What you need to do
The response must contain every record, repeated exactly.
Dataset records section start
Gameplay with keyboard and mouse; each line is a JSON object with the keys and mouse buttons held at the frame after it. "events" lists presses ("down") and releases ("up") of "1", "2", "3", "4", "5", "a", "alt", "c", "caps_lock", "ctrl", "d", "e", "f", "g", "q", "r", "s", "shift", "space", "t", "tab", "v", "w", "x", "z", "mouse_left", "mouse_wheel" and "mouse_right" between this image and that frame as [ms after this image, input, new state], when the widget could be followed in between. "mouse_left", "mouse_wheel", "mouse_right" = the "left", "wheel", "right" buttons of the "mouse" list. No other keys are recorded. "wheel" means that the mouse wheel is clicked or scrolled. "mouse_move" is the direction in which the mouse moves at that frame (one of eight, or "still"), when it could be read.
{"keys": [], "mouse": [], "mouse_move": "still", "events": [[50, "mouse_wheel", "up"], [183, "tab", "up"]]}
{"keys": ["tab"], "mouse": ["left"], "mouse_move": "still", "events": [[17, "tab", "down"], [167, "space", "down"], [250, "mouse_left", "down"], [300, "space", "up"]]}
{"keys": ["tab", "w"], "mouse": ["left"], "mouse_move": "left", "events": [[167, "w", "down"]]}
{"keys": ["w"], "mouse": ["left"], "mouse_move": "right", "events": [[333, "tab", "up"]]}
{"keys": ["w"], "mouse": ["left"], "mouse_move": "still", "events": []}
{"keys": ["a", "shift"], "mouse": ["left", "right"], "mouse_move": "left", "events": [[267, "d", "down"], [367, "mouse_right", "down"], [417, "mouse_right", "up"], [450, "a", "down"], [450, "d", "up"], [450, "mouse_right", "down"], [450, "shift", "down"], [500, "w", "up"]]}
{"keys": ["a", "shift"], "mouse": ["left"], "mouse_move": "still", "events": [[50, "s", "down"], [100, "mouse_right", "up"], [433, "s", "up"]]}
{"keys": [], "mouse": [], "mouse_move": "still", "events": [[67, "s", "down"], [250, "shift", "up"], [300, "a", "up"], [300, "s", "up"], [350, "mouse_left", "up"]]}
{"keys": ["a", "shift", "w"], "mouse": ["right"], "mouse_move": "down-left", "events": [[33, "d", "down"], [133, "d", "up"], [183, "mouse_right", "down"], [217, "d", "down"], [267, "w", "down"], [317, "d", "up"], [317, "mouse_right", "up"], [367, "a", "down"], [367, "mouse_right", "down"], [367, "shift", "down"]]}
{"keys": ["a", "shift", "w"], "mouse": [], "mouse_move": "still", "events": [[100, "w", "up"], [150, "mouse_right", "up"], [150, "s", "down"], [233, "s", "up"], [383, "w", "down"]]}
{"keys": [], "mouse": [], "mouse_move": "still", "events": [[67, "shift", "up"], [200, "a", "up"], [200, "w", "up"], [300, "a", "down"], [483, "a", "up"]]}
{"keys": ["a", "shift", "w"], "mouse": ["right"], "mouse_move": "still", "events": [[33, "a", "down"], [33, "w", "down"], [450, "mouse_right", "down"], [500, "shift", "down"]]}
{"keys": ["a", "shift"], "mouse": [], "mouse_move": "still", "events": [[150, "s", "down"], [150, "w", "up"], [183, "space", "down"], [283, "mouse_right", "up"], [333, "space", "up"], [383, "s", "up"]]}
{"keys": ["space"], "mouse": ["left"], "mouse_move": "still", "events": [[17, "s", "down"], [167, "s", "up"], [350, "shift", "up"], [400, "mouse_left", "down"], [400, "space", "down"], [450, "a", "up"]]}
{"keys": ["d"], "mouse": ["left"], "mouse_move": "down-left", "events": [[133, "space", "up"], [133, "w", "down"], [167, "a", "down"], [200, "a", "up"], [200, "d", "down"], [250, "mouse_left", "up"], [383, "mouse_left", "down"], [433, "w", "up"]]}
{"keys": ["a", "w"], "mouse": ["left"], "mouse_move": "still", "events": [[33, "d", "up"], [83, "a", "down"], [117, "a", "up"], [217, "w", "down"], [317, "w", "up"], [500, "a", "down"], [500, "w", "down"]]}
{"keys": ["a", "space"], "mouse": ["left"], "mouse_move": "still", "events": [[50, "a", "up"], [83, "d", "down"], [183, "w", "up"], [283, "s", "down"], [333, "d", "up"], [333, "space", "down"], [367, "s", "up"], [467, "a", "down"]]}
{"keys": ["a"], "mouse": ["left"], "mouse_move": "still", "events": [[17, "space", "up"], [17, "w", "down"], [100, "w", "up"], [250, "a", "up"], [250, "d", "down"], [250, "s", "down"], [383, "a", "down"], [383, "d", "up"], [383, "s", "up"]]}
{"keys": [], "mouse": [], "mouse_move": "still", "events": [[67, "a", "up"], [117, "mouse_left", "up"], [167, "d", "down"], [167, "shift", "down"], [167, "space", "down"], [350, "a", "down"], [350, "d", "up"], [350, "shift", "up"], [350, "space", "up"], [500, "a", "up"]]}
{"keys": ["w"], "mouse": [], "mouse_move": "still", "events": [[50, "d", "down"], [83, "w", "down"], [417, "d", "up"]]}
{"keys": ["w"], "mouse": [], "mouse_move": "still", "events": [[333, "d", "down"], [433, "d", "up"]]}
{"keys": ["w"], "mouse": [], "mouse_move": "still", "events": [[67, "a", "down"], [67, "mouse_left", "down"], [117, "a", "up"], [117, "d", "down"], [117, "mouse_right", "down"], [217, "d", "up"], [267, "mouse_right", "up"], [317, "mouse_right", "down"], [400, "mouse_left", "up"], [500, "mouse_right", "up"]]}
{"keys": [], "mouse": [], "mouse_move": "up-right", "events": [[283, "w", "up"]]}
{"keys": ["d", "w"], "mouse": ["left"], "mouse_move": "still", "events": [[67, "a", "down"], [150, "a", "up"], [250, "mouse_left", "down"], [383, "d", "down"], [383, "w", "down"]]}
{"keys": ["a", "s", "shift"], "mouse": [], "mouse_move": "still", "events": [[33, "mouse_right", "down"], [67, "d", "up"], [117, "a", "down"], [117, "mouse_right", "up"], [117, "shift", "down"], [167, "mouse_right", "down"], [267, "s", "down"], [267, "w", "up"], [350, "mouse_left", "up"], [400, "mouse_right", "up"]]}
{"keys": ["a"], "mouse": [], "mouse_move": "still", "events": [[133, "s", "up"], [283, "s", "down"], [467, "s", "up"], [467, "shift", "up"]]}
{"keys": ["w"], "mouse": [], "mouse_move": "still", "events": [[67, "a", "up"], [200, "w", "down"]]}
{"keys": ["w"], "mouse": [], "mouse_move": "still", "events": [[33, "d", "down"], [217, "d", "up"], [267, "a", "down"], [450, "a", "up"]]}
Dataset records section end
Output of the exercise
Gameplay with keyboard and mouse; each line is a JSON object with the keys and mouse buttons held at the frame after it. "events" lists presses ("down") and releases ("up") of "1", "2", "3", "4", "5", "a", "alt", "c", "caps_lock", "ctrl", "d", "e", "f", "g", "q", "r", "s", "shift", "space", "t", "tab", "v", "w", "x", "z", "mouse_left", "mouse_wheel" and "mouse_right" between this image and that frame as [ms after this image, input, new state], when the widget could be followed in between. "mouse_left", "mouse_wheel", "mouse_right" = the "left", "wheel", "right" buttons of the "mouse" list. No other keys are recorded. "wheel" means that the mouse wheel is clicked or scrolled. "mouse_move" is the direction in which the mouse moves at that frame (one of eight, or "still"), when it could be read.
{"keys": [], "mouse": [], "mouse_move": "still", "events": [[50, "mouse_wheel", "up"], [183, "tab", "up"]]}
{"keys": ["tab"], "mouse": ["left"], "mouse_move": "still", "events": [[17, "tab", "down"], [167, "space", "down"], [250, "mouse_left", "down"], [300, "space", "up"]]}
{"keys": ["tab", "w"], "mouse": ["left"], "mouse_move": "left", "events": [[167, "w", "down"]]}
{"keys": ["w"], "mouse": ["left"], "mouse_move": "right", "events": [[333, "tab", "up"]]}
{"keys": ["w"], "mouse": ["left"], "mouse_move": "still", "events": []}
{"keys": ["a", "shift"], "mouse": ["left", "right"], "mouse_move": "left", "events": [[267, "d", "down"], [367, "mouse_right", "down"], [417, "mouse_right", "up"], [450, "a", "down"], [450, "d", "up"], [450, "mouse_right", "down"], [450, "shift", "down"], [500, "w", "up"]]}
{"keys": ["a", "shift"], "mouse": ["left"], "mouse_move": "still", "events": [[50, "s", "down"], [100, "mouse_right", "up"], [433, "s", "up"]]}
{"keys": [], "mouse": [], "mouse_move": "still", "events": [[67, "s", "down"], [250, "shift", "up"], [300, "a", "up"], [300, "s", "up"], [350, "mouse_left", "up"]]}
{"keys": ["a", "shift", "w"], "mouse": ["right"], "mouse_move": "down-left", "events": [[33, "d", "down"], [133, "d", "up"], [183, "mouse_right", "down"], [217, "d", "down"], [267, "w", "down"], [317, "d", "up"], [317, "mouse_right", "up"], [367, "a", "down"], [367, "mouse_right", "down"], [367, "shift", "down"]]}
{"keys": ["a", "shift", "w"], "mouse": [], "mouse_move": "still", "events": [[100, "w", "up"], [150, "mouse_right", "up"], [150, "s", "down"], [233, "s", "up"], [383, "w", "down"]]}
{"keys": [], "mouse": [], "mouse_move": "still", "events": [[67, "shift", "up"], [200, "a", "up"], [200, "w", "up"], [300, "a", "down"], [483, "a", "up"]]}
{"keys": ["a", "shift", "w"], "mouse": ["right"], "mouse_move": "still", "events": [[33, "a", "down"], [33, "w", "down"], [450, "mouse_right", "down"], [500, "shift", "down"]]}
{"keys": ["a", "shift"], "mouse": [], "mouse_move": "still", "events": [[150, "s", "down"], [150, "w", "up"], [183, "space", "down"], [283, "mouse_right", "up"], [333, "space", "up"], [383, "s", "up"]]}
{"keys": ["space"], "mouse": ["left"], "mouse_move": "still", "events": [[17, "s", "down"], [167, "s", "up"], [350, "shift", "up"], [400, "mouse_left", "down"], [400, "space", "down"], [450, "a", "up"]]}
{"keys": ["d"], "mouse": ["left"], "mouse_move": "down-left", "events": [[133, "space", "up"], [133, "w", "down"], [167, "a", "down"], [200, "a", "up"], [200, "d", "down"], [250, "mouse_left", "up"], [383, "mouse_left", "down"], [433, "w", "up"]]}
{"keys": ["a", "w"], "mouse": ["left"], "mouse_move": "still", "events": [[33, "d", "up"], [83, "a", "down"], [117, "a", "up"], [217, "w", "down"], [317, "w", "up"], [500, "a", "down"], [500, "w", "down"]]}
{"keys": ["a", "space"], "mouse": ["left"], "mouse_move": "still", "events": [[50, "a", "up"], [83, "d", "down"], [183, "w", "up"], [283, "s", "down"], [333, "d", "up"], [333, "space", "down"], [367, "s", "up"], [467, "a", "down"]]}
{"keys": ["a"], "mouse": ["left"], "mouse_move": "still", "events": [[17, "space", "up"], [17, "w", "down"], [100, "w", "up"], [250, "a", "up"], [250, "d", "down"], [250, "s", "down"], [383, "a", "down"], [383, "d", "up"], [383, "s", "up"]]}
{"keys": [], "mouse": [], "mouse_move": "still", "events": [[67, "a", "up"], [117, "mouse_left", "up"], [167, "d", "down"], [167, "shift", "down"], [167, "space", "down"], [350, "a", "down"], [350, "d", "up"], [350, "shift", "up"], [350, "space", "up"], [500, "a", "up"]]}
{"keys": ["w"], "mouse": [], "mouse_move": "still", "events": [[50, "d", "down"], [83, "w", "down"], [417, "d", "up"]]}
{"keys": ["w"], "mouse": [], "mouse_move": "still", "events": [[333, "d", "down"], [433, "d", "up"]]}
{"keys": ["w"], "mouse": [], "mouse_move": "still", "events": [[67, "a", "down"], [67, "mouse_left", "down"], [117, "a", "up"], [117, "d", "down"], [117, "mouse_right", "down"], [217, "d", "up"], [267, "mouse_right", "up"], [317, "mouse_right", "down"], [400, "mouse_left", "up"], [500, "mouse_right", "up"]]}
{"keys": [], "mouse": [], "mouse_move": "up-right", "events": [[283, "w", "up"]]}
{"keys": ["d", "w"], "mouse": ["left"], "mouse_move": "still", "events": [[67, "a", "down"], [150, "a", "up"], [250, "mouse_left", "down"], [383, "d", "down"], [383, "w", "down"]]}
{"keys": ["a", "s", "shift"], "mouse": [], "mouse_move": "still", "events": [[33, "mouse_right", "down"], [67, "d", "up"], [117, "a", "down"], [117, "mouse_right", "up"], [117, "shift", "down"], [167, "mouse_right", "down"], [267, "s", "down"], [267, "w", "up"], [350, "mouse_left", "up"], [400, "mouse_right", "up"]]}
{"keys": ["a"], "mouse": [], "mouse_move": "still", "events": [[133, "s", "up"], [283, "s", "down"], [467, "s", "up"], [467, "shift", "up"]]}
{"keys": ["w"], "mouse": [], "mouse_move": "still", "events": [[67, "a", "up"], [200, "w", "down"]]}
{"keys": ["w"], "mouse": [], "mouse_move": "still", "events": [[33, "d", "down"], [217, "d", "up"], [267, "a", "down"], [450, "a", "up"]]}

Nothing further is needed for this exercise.